The hand-to-hand combat, which is the main action, other than Kirk's little jaunt in the ruins with Shahna, that is. I appreciate the interesting camera angles and the three segment design of the floor and the choreographed combat isn't too bad, by Trek standards. The whole fighting set reminded me a little of the gladiator school sets from Spartacus. Of course the final fight where Kirk has to fight three other thralls is easy to ridicule; they often seem to be taking turns attacking him! Lars is satisfyingly offed by Kirk, so that's something at least.
In the end, Kirk turns the tables on the gummy brain aliens and they have to "challenge" themselves to turn their little slave colony into an actual society. We were asking ourselves, "what's a quatloo?" I think it's the cool new name for an advanced porta-potty: the Quat-Loo! Eric covered the episode's possible indictment of spectator sports as a society-crushing exploitve endeavor. I think boxing is perhaps the closest analog we have to what's portrayed here. And hey, if the sports comments don't get us some feedback, what will?!

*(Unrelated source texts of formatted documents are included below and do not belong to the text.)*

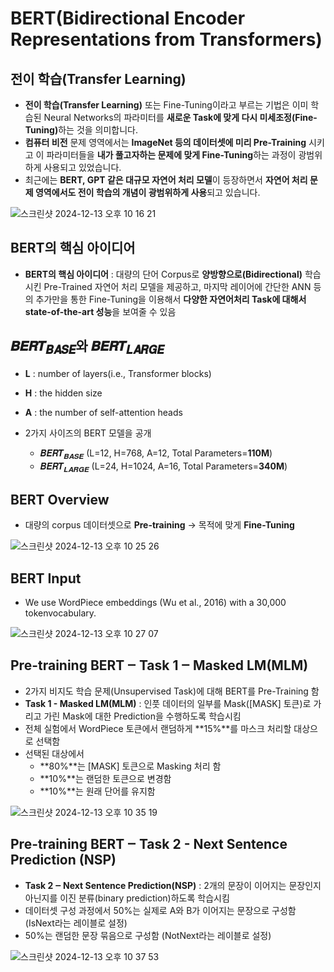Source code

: # BERT(Bidirectional Encoder Representations from Transformers)

## 전이 학습(Transfer Learning)

- <b>전이 학습(Transfer Learning)</b> 또는 Fine-Tuning이라고 부르는 기법은 이미 학습된 Neural Networks의 파라미터를 <b>새로운 Task에 맞게 다시 미세조정(Fine-Tuning)</b>하는 것을 의미합니다.
- **컴퓨터 비전** 문제 영역에서는 **ImageNet 등의 데이터셋에 미리 Pre-Training** 시키고 이 파라미터들을 **내가 풀고자하는 문제에 맞게 Fine-Tuning**하는 과정이 광범위하게 사용되고 있었습니다.
- 최근에는 **BERT, GPT 같은 대규모 자연어 처리 모델**이 등장하면서 **자연어 처리 문제 영역에서도 전이 학습의 개념이 광범위하게 사용**되고 있습니다.

![스크린샷 2024-12-13 오후 10 16 21](https://github.com/user-attachments/assets/b9193574-28b2-401e-8e4a-78413f4d732d)

## BERT의 핵심 아이디어

- **BERT의 핵심 아이디어** : 대량의 단어 Corpus로 <b>양방향으로(Bidirectional)</b> 학습시킨 Pre-Trained 자연어 처리 모델을 제공하고, 마지막 레이어에 간단한 ANN 등의 추가만을 통한 Fine-Tuning을 이용해서 **다양한 자연어처리 Task에 대해서 state-of-the-art 성능**을 보여줄 수 있음

## 𝑩𝑬𝑹𝑻<sub>𝑩𝑨𝑺𝑬</sub>와 𝑩𝑬𝑹𝑻<sub>𝑳𝑨𝑹𝑮𝑬</sub>

- **L** : number of layers(i.e., Transformer blocks)
- **H** : the hidden size
- **A** : the number of self-attention heads

- 2가지 사이즈의 BERT 모델을 공개
  - 𝑩𝑬𝑹𝑻<sub>𝑩𝑨𝑺𝑬</sub> (L=12, H=768, A=12, Total Parameters=**110M**)
  - 𝑩𝑬𝑹𝑻<sub>𝑳𝑨𝑹𝑮𝑬</sub> (L=24, H=1024, A=16, Total Parameters=**340M**)

## BERT Overview

- 대량의 corpus 데이터셋으로 **Pre-training** -> 목적에 맞게 **Fine-Tuning**

![스크린샷 2024-12-13 오후 10 25 26](https://github.com/user-attachments/assets/5fea2877-8523-441c-a546-b1eadf02d171)

## BERT Input

- We use WordPiece embeddings (Wu et al., 2016) with a 30,000 tokenvocabulary.

![스크린샷 2024-12-13 오후 10 27 07](https://github.com/user-attachments/assets/ddf4ef96-cff5-493c-b21f-e09e97425a6d)

## Pre-training BERT ‒ Task 1 ‒ Masked LM(MLM)

- 2가지 비지도 학습 문제(Unsupervised Task)에 대해 BERT를 Pre-Training 함
- <b>Task 1 - Masked LM(MLM)</b> : 인풋 데이터의 일부를 Mask(\[MASK\] 토큰)로 가리고 가린 Mask에 대한 Prediction을 수행하도록 학습시킴
- 전체 실험에서 WordPiece 토큰에서 랜덤하게 **15%**를 마스크 처리할 대상으로 선택함
- 선택된 대상에서
  - **80%**는 \[MASK\] 토큰으로 Masking 처리 함
  - **10%**는 랜덤한 토큰으로 변경함
  - **10%**는 원래 단어를 유지함

![스크린샷 2024-12-13 오후 10 35 19](https://github.com/user-attachments/assets/c6aa9b0c-da8f-43f3-8eff-bb3dc3159a43)

## Pre-training BERT ‒ Task 2 - Next Sentence Prediction (NSP)
- <b>Task 2 ‒ Next Sentence Prediction(NSP)</b> : 2개의 문장이 이어지는 문장인지 아닌지를 이진 분류(binary prediction)하도록 학습시킴
- 데이터셋 구성 과정에서 50%는 실제로 A와 B가 이어지는 문장으로 구성함 (IsNext라는 레이블로 설정)
- 50%는 랜덤한 문장 묶음으로 구성함 (NotNext라는 레이블로 설정)

![스크린샷 2024-12-13 오후 10 37 53](https://github.com/user-attachments/assets/05911c38-49a3-4330-a0cb-8641d47d97ab)




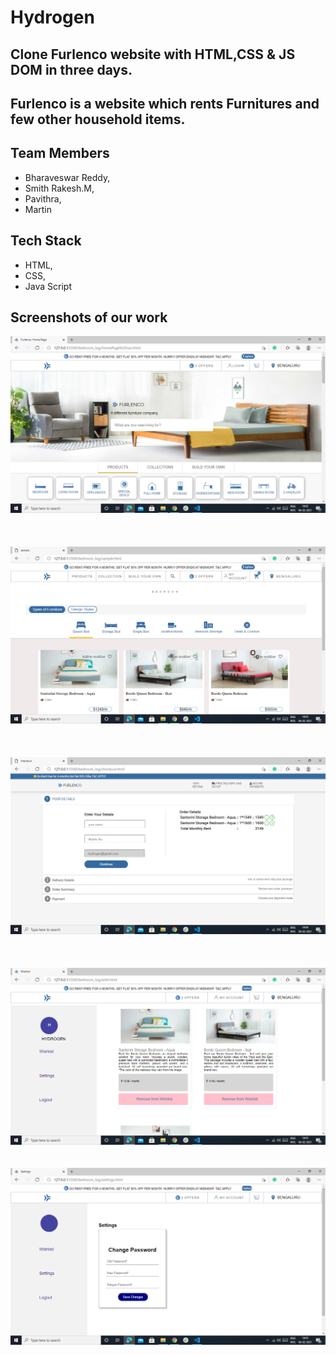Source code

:# Hydrogen

## Clone Furlenco website with HTML,CSS & JS DOM in three days.

## Furlenco is a website which rents Furnitures and few other household items.

## Team Members

* Bharaveswar Reddy,
* Smith Rakesh.M,
* Pavithra,
* Martin

## Tech Stack

* HTML,
* CSS,
* Java Script



## Screenshots of our work
![Landing page](projectImages/landing%20page.png)
\
\
\
\
![Main_page](projectImages/main%20page.png)
\
\
\
\
![Checkout page](projectImages/checkout%20page.png)
\
\
\
\
![Wishlist page](projectImages/wishlist%20page.png)
\
\
\
![Settings page](projectImages/settings%20page.png)



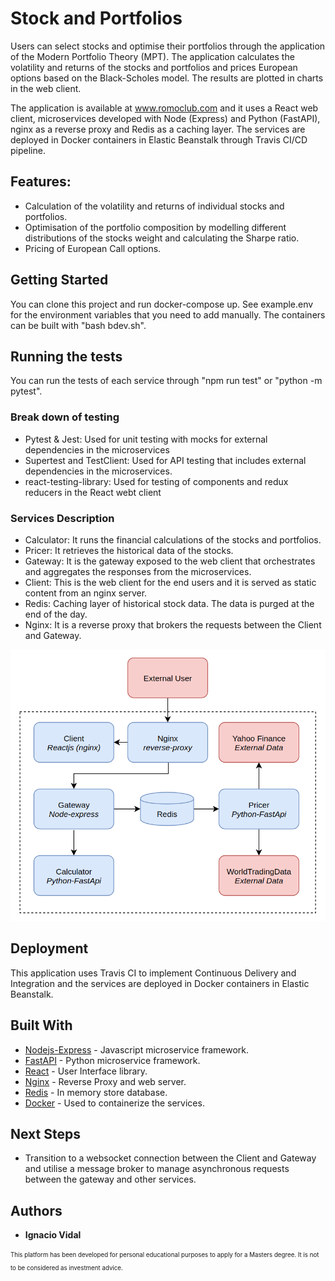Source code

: # Stock and Portfolios

Users can select stocks and optimise their portfolios through the application of the Modern Portfolio Theory (MPT). The application calculates the volatility and returns of the stocks and portfolios and prices European options based on the Black-Scholes model. The results are plotted in charts in the web client.

The application is available at www.romoclub.com and it uses a React web client, microservices developed with Node (Express) and Python (FastAPI), nginx as a reverse proxy and Redis as a caching layer. The services are deployed in Docker containers in Elastic Beanstalk through Travis CI/CD pipeline.

## Features:

- Calculation of the volatility and returns of individual stocks and portfolios.
- Optimisation of the portfolio composition by modelling different distributions of the stocks weight and calculating the Sharpe ratio. 
- Pricing of European Call options.

## Getting Started

You can clone this project and run docker-compose up. See example.env for the environment variables that you need to add manually. The containers can be built with "bash bdev.sh".

## Running the tests

You can run the tests of each service through "npm run test" or "python -m pytest".

### Break down of testing

- Pytest & Jest: Used for unit testing with mocks for external dependencies in the microservices
- Supertest and TestClient: Used for API testing that includes external dependencies in the microservices.
- react-testing-library: Used for testing of components and redux reducers in the React webt client

### Services Description

- Calculator: It runs the financial calculations of the stocks and portfolios.
- Pricer: It retrieves the historical data of the stocks.
- Gateway: It is the gateway exposed to the web client that orchestrates and aggregates the responses from the microservices.
- Client: This is the web client for the end users and it is served as static content from an nginx server.
- Redis: Caching layer of historical stock data. The data is purged at the end of the day.
- Nginx: It is a reverse proxy that brokers the requests between the Client and Gateway.

![Platform architecture](./Architecture.png)

## Deployment

This application uses Travis CI to implement Continuous Delivery and Integration and the services are deployed in Docker containers in Elastic Beanstalk.

## Built With
- [Nodejs-Express](https://expressjs.com/) - Javascript microservice framework.
- [FastAPI](https://fastapi.tiangolo.com/) - Python microservice framework.
- [React](https://reactjs.org/) - User Interface library.
- [Nginx](https://www.nginx.com/) - Reverse Proxy and web server.
- [Redis](https://redis.io/) - In memory store database.
- [Docker](https://www.docker.com/) - Used to containerize the services.


## Next Steps

- Transition to a websocket connection between the Client and Gateway and utilise a message broker to manage asynchronous requests between the gateway and other services.

## Authors

- **Ignacio Vidal**

<sub><sup>This platform has been developed for personal educational purposes to apply for a Masters degree. It is not to be considered as investment advice.</sup></sub>

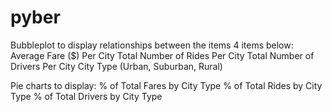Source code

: # pyber

Bubbleplot to display relationships between the items 4 items below:
  Average Fare ($) Per City
  Total Number of Rides Per City
  Total Number of Drivers Per City
  City Type (Urban, Suburban, Rural)
  
Pie charts to display:
  % of Total Fares by City Type
  % of Total Rides by City Type
  % of Total Drivers by City Type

I'm not sure the production values are really that far below what we've seen in past episodes. I think Eric was beginning to recognize the reuse of old sets and props from previous episodes and combined with the neon-colored rubber brains, was perhaps too much. I could also be accused of being to easy on old Trek. As I pointed out on the podcast, we will probably look back at this "so-so" episode with fond memories when we get deep into the third season!
I have a dim memory about watching this one while I was growing up and thought it was fairly OK. The action helps, plus there's nothing like watching Shatner writhe around on the floor under the pain of those collars. Sure, there aren't any space battles, but some hand-to-hand combat, complete with odd weapons, still does the job when you're 12.

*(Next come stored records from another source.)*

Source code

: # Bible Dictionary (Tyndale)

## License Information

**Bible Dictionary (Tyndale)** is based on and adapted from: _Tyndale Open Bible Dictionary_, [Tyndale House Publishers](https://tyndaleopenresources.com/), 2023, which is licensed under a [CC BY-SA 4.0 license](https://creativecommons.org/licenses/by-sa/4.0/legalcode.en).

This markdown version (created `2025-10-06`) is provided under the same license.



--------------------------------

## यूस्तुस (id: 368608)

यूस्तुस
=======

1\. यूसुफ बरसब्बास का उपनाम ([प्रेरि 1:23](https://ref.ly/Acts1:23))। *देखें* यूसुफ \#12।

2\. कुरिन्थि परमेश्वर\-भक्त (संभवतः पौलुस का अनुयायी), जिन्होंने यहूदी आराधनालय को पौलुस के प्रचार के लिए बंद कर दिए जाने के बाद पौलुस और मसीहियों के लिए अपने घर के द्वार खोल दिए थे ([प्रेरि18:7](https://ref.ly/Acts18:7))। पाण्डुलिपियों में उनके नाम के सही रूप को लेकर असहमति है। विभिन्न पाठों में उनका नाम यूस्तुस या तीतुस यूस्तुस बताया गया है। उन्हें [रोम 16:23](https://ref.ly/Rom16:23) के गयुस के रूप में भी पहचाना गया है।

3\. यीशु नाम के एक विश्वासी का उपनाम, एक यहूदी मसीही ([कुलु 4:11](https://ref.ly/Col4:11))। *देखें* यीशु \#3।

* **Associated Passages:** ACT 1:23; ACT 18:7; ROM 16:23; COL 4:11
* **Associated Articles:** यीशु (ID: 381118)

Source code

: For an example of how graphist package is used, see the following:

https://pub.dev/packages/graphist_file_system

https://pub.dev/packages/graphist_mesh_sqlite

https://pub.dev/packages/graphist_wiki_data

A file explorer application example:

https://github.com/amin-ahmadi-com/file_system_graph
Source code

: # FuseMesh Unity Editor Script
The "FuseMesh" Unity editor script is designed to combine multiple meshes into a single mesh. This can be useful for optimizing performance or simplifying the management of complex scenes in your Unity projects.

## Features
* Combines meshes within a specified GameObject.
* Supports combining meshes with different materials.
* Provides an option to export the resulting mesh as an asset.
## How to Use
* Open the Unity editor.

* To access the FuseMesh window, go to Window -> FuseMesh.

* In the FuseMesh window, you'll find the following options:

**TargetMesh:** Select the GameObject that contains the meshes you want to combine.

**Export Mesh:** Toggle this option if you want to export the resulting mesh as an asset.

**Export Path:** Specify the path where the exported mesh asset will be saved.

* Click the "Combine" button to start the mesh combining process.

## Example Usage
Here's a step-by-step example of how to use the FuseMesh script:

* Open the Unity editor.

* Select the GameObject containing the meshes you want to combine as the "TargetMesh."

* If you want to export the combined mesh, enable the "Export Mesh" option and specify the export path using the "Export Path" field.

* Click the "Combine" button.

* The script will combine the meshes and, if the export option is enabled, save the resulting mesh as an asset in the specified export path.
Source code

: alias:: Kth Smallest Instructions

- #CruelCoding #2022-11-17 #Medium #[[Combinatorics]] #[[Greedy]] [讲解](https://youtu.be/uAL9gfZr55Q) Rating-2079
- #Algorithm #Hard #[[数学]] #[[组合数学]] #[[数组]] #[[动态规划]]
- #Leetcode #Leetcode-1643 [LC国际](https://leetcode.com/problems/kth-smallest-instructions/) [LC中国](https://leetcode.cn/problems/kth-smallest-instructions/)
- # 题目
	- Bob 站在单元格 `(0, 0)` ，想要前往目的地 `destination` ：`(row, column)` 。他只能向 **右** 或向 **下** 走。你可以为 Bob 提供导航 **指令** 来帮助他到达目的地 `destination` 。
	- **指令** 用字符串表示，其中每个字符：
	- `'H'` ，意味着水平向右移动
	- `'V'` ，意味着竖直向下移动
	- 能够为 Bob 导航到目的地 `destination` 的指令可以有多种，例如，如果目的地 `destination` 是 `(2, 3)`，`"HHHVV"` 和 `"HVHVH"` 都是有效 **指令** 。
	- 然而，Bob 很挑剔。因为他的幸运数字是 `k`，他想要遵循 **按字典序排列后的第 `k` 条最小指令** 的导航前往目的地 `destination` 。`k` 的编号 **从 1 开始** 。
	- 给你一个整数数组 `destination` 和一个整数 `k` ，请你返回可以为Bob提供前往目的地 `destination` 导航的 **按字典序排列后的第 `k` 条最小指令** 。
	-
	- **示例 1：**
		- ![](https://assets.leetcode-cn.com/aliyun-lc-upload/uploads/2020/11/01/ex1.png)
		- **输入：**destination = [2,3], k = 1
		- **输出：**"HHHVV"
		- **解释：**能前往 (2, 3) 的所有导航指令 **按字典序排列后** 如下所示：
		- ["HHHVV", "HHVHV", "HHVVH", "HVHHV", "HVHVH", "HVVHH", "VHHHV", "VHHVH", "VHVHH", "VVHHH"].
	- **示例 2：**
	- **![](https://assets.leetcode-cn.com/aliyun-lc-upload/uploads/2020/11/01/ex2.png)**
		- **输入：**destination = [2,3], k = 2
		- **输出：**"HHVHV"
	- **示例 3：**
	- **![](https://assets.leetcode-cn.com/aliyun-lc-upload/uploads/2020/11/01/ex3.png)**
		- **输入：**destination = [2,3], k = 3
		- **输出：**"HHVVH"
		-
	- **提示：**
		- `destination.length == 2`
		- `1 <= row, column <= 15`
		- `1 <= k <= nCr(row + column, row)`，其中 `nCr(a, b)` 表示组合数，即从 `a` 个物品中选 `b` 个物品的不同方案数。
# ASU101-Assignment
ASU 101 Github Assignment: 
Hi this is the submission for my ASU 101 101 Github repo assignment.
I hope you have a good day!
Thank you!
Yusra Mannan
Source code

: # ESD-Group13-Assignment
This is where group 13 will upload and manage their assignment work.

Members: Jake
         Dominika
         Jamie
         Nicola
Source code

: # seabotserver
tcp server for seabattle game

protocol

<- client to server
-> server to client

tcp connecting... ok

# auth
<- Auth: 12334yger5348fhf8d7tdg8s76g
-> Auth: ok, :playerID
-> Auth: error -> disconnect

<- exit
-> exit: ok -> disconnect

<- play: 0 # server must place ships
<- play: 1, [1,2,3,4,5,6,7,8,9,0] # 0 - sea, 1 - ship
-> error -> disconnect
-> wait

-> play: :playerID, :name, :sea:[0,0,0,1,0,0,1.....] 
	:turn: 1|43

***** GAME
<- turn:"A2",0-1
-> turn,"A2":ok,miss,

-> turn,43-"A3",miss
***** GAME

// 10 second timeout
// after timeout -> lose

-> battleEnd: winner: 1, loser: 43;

The BD version of this episode looked great. Galt, the head thrall, had a poor man's Dracula costume and the HD image made his makeup look like it was a powder coat. The new effects were limited to a couple of planets, so nothing big here. I continue to be impressed at the overall quality of these BDs. They actually look better, in some ways, than the BDs of the Trek movies. There's something wrong about that; but that's another blog entry.